• What needs to be done: Pull every line holding the word "lines" from the data below and copy it.

──────── The data

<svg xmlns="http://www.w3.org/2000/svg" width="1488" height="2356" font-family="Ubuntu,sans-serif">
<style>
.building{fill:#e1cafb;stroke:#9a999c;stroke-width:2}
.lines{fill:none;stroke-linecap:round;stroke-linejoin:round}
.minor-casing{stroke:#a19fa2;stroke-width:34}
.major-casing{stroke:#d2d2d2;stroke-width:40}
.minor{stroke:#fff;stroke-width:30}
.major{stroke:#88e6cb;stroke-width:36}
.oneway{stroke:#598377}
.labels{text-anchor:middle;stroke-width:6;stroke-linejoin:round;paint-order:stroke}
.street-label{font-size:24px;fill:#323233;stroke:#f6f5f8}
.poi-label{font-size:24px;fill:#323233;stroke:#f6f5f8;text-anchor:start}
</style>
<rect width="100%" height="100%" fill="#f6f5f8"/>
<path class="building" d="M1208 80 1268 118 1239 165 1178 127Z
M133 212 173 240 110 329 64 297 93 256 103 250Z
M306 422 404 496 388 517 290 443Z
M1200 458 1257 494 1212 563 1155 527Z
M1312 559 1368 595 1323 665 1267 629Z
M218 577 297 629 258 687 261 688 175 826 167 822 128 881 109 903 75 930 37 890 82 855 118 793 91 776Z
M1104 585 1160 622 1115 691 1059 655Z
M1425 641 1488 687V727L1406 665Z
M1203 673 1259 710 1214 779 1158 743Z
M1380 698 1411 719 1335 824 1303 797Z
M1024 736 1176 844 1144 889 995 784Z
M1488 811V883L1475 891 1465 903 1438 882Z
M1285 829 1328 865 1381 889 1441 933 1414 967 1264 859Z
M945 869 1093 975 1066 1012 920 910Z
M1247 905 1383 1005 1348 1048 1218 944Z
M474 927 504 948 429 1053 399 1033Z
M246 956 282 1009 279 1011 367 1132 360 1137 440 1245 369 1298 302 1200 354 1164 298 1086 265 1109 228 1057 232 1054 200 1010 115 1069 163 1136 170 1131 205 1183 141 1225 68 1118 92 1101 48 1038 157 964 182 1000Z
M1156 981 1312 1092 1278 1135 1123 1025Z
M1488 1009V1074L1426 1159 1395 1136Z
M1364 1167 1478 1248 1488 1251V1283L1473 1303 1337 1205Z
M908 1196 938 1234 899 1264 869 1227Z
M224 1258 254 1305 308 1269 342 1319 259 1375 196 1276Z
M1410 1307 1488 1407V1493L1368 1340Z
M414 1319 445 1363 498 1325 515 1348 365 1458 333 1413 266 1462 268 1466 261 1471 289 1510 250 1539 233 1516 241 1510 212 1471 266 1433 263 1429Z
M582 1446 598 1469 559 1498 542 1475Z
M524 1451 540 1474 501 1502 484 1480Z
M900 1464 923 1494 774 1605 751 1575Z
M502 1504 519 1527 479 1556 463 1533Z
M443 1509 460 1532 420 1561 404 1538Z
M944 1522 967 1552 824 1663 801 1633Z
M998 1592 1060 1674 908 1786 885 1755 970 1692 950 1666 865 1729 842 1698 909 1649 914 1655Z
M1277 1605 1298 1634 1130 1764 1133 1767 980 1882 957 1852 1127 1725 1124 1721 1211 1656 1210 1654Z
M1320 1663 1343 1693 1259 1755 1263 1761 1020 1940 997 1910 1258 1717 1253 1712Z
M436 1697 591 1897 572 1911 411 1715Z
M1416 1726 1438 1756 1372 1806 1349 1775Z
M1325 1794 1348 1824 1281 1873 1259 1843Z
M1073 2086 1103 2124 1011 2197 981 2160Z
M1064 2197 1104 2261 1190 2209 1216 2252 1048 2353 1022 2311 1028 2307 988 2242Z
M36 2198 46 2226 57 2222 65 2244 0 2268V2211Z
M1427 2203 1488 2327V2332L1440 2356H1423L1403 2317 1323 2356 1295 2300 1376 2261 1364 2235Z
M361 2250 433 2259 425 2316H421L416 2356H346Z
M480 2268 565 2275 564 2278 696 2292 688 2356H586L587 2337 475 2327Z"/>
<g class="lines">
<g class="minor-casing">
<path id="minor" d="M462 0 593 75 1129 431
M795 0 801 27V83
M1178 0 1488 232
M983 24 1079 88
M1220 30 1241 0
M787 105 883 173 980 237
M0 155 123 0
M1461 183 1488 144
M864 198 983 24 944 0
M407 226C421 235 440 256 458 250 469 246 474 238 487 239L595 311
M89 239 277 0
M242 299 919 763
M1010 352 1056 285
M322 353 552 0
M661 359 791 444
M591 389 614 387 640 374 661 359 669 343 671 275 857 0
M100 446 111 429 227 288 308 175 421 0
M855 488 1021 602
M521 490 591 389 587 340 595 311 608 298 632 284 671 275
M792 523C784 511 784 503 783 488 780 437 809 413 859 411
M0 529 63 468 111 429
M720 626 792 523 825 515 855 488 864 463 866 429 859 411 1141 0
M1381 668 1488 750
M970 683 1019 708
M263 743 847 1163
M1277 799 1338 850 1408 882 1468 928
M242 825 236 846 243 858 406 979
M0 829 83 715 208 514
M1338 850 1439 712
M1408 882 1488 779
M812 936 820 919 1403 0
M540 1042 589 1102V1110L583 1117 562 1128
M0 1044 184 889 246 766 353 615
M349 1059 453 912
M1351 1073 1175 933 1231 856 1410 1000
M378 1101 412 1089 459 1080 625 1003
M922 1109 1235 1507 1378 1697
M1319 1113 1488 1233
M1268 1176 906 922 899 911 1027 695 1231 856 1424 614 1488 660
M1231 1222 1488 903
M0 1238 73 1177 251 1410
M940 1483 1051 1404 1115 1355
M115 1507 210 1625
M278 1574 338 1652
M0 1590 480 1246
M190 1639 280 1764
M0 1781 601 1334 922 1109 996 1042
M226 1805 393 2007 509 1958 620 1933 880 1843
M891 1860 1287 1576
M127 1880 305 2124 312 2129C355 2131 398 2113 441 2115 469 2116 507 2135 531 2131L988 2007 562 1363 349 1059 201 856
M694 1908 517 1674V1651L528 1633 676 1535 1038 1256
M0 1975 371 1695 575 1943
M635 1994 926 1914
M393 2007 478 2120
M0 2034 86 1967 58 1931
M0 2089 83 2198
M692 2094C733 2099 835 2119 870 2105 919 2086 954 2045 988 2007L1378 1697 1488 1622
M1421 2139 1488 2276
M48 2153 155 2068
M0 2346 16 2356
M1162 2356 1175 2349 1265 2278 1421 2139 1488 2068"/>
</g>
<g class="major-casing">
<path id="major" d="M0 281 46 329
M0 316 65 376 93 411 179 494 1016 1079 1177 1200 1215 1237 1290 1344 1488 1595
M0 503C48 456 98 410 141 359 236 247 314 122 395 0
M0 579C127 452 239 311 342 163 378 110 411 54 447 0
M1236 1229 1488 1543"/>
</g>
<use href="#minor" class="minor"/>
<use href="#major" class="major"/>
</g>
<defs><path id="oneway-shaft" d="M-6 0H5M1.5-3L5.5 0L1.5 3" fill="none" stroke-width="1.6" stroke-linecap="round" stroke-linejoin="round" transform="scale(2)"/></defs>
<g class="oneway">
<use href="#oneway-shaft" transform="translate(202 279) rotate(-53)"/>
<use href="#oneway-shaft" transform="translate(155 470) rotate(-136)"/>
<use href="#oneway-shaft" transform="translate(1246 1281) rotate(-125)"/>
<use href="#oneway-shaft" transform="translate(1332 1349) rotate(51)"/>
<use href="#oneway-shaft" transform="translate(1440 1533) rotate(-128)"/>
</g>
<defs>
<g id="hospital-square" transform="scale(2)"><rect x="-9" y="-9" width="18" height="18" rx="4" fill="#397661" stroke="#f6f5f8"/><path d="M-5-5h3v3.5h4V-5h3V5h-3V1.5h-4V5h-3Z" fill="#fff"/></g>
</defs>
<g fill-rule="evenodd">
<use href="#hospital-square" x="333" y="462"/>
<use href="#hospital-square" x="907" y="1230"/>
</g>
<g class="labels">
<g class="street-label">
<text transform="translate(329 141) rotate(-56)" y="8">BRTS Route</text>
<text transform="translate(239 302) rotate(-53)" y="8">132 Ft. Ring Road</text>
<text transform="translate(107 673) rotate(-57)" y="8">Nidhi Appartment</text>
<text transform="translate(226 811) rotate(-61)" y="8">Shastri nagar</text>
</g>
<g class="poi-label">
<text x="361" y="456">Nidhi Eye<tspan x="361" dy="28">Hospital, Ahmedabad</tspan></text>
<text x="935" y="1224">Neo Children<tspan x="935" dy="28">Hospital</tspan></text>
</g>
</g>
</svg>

────────────────

• Solution below:
.lines{fill:none;stroke-linecap:round;stroke-linejoin:round}
<g class="lines">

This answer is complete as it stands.